### Your goal
Please list every method that the iPath text says iPath was found more sensitive than when tested on TCGA RNA-seq data.

___ Provided text ___

Our pan-cancer study using iPath yields two interesting results. First, we found that quite a few pathways or gene sets are potential prognostic biomarkers for most of the cancer types we studied. However, for the vast majority of these biomarker pathways, they are perturbed in only a small fraction of all the patients. Second, for any given pair of cancer types, there is little overlap among the two lists of prognostic biomarker pathways. Our findings highlight the fact that cancer is a highly heterogeneous disease and, therefore, a personalized treatment strategy is the key to effective care for cancer patients. Although the present study is conducted on RNA-seq gene expression profiles, iPath can be applied to other omics data such as microarray data.

The core of iPath is the iES, a single continuous value between −1 and 1, calculated for every pathway and every individual sample, which evaluates the spread of the member genes belonging to a pathway among all genes in the genome ranked by its level of deviation from the norm. We believe this to be a powerful way to summarize the status of a pathway or provide a big-picture view of pathway changes at single-sample resolution. Our analysis has shown that iES is informative and sometimes predictive of patients' clinical features and prospects because it measures the level of the pathway's deviation from the norm in a holistic manner. When testing on TCGA RNA-seq data, we find iPath to be more sensitive than other methods including ssGSEA (Barbie et al., 2009), Pathifier (Drier et al., 2013), SLEA (Gundem and Lopez-Bigas, 2012), and GSVA (Hänzelmann et al., 2013). Although iPath is originally developed to analyze RNA-seq data, it can be applied to microarray data as well. Even though iPath performs slightly worse than Pathifier when tested on a microarray dataset (Livshits et al., 2015), the fact that it performs competitively with a state-of-the-art method on microarray datasets is still encouraging.

___ Recorded information ___

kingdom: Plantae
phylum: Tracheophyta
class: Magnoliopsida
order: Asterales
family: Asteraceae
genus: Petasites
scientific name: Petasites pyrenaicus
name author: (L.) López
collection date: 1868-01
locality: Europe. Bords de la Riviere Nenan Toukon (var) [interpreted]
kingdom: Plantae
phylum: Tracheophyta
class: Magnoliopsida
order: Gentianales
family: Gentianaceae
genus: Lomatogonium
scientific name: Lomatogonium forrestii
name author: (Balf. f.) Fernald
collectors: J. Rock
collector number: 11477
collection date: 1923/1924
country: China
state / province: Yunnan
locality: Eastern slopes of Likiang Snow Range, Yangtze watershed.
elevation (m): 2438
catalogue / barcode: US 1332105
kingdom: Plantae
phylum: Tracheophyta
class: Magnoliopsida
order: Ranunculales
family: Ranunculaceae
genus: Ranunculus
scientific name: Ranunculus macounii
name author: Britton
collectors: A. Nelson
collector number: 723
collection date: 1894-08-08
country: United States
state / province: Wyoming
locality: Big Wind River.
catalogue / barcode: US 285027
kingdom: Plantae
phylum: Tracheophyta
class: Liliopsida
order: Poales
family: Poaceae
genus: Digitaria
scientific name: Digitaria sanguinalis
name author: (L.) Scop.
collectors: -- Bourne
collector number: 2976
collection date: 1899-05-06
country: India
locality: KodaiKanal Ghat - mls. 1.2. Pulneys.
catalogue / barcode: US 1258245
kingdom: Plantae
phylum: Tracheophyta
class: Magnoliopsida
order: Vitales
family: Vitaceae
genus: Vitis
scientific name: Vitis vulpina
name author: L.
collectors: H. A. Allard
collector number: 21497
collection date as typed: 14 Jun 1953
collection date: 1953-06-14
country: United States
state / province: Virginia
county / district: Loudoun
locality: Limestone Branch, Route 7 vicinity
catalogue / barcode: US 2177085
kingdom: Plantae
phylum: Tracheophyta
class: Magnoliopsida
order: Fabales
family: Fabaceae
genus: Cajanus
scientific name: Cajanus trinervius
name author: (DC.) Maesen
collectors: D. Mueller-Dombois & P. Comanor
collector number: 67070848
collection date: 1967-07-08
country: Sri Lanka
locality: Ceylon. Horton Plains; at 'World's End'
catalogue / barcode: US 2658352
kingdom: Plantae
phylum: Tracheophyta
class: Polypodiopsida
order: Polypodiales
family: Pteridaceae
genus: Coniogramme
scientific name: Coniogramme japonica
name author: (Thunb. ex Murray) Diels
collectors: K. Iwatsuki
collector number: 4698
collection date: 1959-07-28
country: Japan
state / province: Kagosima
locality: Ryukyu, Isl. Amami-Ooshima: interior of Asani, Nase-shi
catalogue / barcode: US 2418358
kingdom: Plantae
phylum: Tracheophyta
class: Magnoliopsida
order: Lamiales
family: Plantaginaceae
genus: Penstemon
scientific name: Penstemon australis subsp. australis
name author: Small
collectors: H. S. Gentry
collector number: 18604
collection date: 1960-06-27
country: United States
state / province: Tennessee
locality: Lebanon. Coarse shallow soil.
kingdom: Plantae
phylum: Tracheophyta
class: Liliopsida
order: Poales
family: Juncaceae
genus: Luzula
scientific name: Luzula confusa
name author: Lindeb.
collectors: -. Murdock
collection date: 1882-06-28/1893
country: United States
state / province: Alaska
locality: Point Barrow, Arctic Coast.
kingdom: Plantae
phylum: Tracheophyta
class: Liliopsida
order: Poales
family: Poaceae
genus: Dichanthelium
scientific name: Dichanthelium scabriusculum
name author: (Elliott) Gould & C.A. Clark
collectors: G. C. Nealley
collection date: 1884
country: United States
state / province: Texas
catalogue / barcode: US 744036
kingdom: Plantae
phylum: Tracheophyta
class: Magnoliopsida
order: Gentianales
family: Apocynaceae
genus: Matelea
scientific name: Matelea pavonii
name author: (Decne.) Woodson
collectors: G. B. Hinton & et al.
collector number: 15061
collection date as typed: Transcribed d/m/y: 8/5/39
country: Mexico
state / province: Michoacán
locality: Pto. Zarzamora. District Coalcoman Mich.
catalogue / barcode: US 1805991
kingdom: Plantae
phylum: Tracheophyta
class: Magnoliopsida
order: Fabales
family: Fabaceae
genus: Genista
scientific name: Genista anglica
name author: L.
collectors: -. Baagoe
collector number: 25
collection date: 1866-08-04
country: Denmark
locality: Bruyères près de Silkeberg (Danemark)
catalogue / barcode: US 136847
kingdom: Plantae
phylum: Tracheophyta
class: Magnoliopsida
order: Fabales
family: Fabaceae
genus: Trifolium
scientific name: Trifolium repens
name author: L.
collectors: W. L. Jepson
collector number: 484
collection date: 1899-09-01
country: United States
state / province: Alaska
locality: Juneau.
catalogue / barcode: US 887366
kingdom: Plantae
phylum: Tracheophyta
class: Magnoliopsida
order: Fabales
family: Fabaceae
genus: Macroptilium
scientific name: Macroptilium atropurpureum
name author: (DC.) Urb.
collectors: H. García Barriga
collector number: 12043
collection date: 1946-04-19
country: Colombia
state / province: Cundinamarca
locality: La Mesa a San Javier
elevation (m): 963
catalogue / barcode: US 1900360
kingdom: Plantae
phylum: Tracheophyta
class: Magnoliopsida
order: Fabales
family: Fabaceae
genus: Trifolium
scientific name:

___

### Answer to the exercise
ssGSEA, Pathifier, SLEA, GSVA